[[ Extract, beginning ]]
Monday Scramble: Big win, big loss and big questions

By Ryan LavnerJanuary 19, 2015, 4:00 pm

Only a bizarre week for front-runners – Jimmy Walker Torches Waialae! Martin Kaymer Self-Immolates in Abu Dhabi! The Packers' Super Bowl Hopes Go Up in Smoke When They Pull a Kaymer! – could supplant a PED suspension and an abduction as the week's top stories. All that and more in this week's fiery edition of the Monday Scramble: 


The Takeaway

Winning is hard, but Kaymer needn’t look far for solace. Just six days ago, Walker lost his stroke on the back nine at Kapalua, got caught by a red-hot Patrick Reed and then lost in a playoff, a defeat so crushing that it left his wife in tears. A week later, Walker shot 62-63 on the weekend at the Sony. He set the tournament record for largest margin of victory (nine). And he stepped forward as the second-best American in the world, behind Bubba Watson.
[[ Extract, end ]]
[[ Source information, beginning ]]
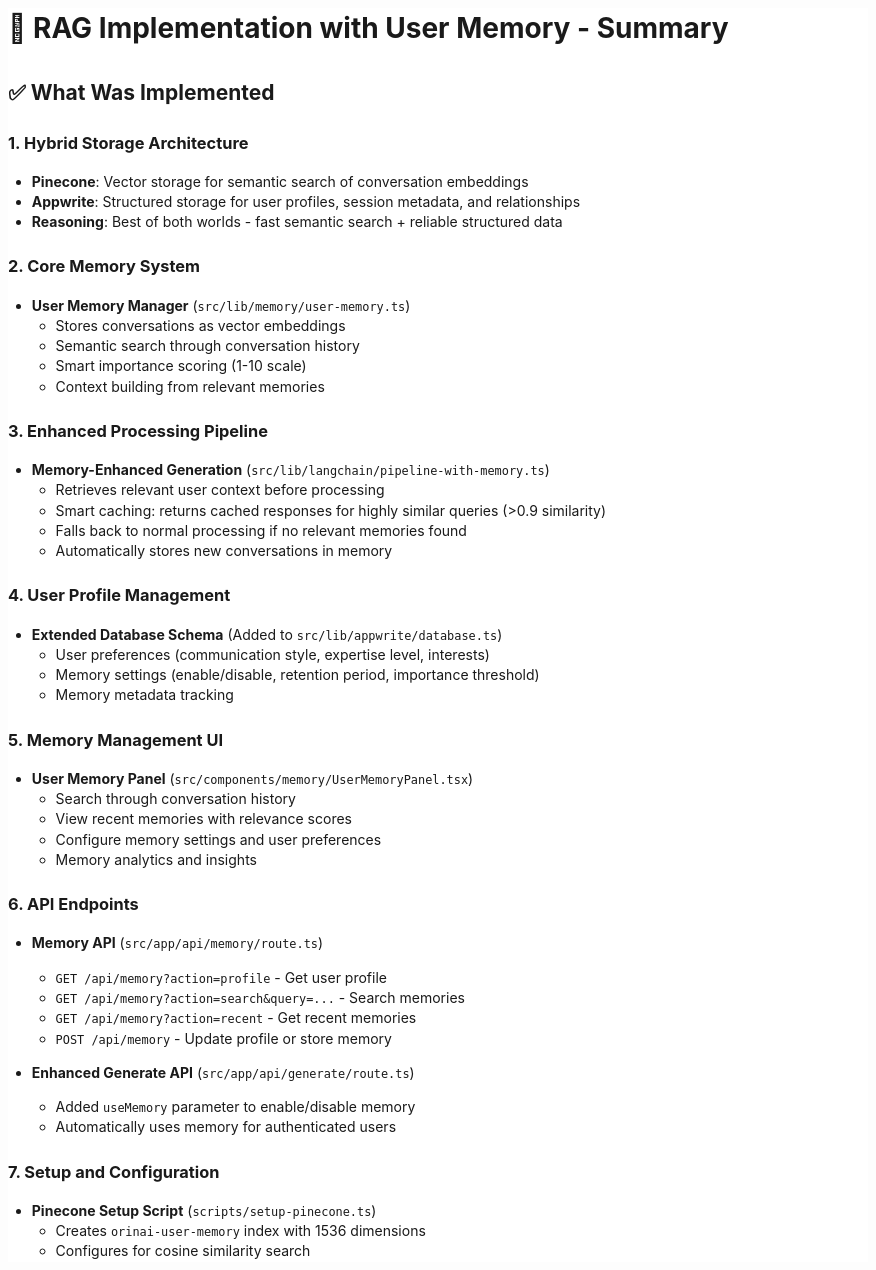 # 🧠 RAG Implementation with User Memory - Summary

## ✅ What Was Implemented

### 1. **Hybrid Storage Architecture**
- **Pinecone**: Vector storage for semantic search of conversation embeddings
- **Appwrite**: Structured storage for user profiles, session metadata, and relationships
- **Reasoning**: Best of both worlds - fast semantic search + reliable structured data

### 2. **Core Memory System**
- **User Memory Manager** (`src/lib/memory/user-memory.ts`)
  - Stores conversations as vector embeddings
  - Semantic search through conversation history
  - Smart importance scoring (1-10 scale)
  - Context building from relevant memories

### 3. **Enhanced Processing Pipeline**
- **Memory-Enhanced Generation** (`src/lib/langchain/pipeline-with-memory.ts`)
  - Retrieves relevant user context before processing
  - Smart caching: returns cached responses for highly similar queries (>0.9 similarity)
  - Falls back to normal processing if no relevant memories found
  - Automatically stores new conversations in memory

### 4. **User Profile Management**
- **Extended Database Schema** (Added to `src/lib/appwrite/database.ts`)
  - User preferences (communication style, expertise level, interests)
  - Memory settings (enable/disable, retention period, importance threshold)
  - Memory metadata tracking

### 5. **Memory Management UI**
- **User Memory Panel** (`src/components/memory/UserMemoryPanel.tsx`)
  - Search through conversation history
  - View recent memories with relevance scores
  - Configure memory settings and user preferences
  - Memory analytics and insights

### 6. **API Endpoints**
- **Memory API** (`src/app/api/memory/route.ts`)
  - `GET /api/memory?action=profile` - Get user profile
  - `GET /api/memory?action=search&query=...` - Search memories
  - `GET /api/memory?action=recent` - Get recent memories
  - `POST /api/memory` - Update profile or store memory

- **Enhanced Generate API** (`src/app/api/generate/route.ts`)
  - Added `useMemory` parameter to enable/disable memory
  - Automatically uses memory for authenticated users

### 7. **Setup and Configuration**
- **Pinecone Setup Script** (`scripts/setup-pinecone.ts`)
  - Creates `orinai-user-memory` index with 1536 dimensions
  - Configures for cosine similarity search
[[ Source information, end ]]
## [Tasks to perform]
a) In the Monday Scramble column, what tournament record did Jimmy Walker set at the Sony?
b) Reproduce word for word the passage of the Monday Scramble column from "Winning is hard, but" up to and including "behind Bubba Watson.".

## [Per-task outputs]
a) He set the record for largest margin of victory, winning by nine.

b)
Winning is hard, but Kaymer needn’t look far for solace. Just six days ago, Walker lost his stroke on the back nine at Kapalua, got caught by a red-hot Patrick Reed and then lost in a playoff, a defeat so crushing that it left his wife in tears. A week later, Walker shot 62-63 on the weekend at the Sony. He set the tournament record for largest margin of victory (nine). And he stepped forward as the second-best American in the world, behind Bubba Watson.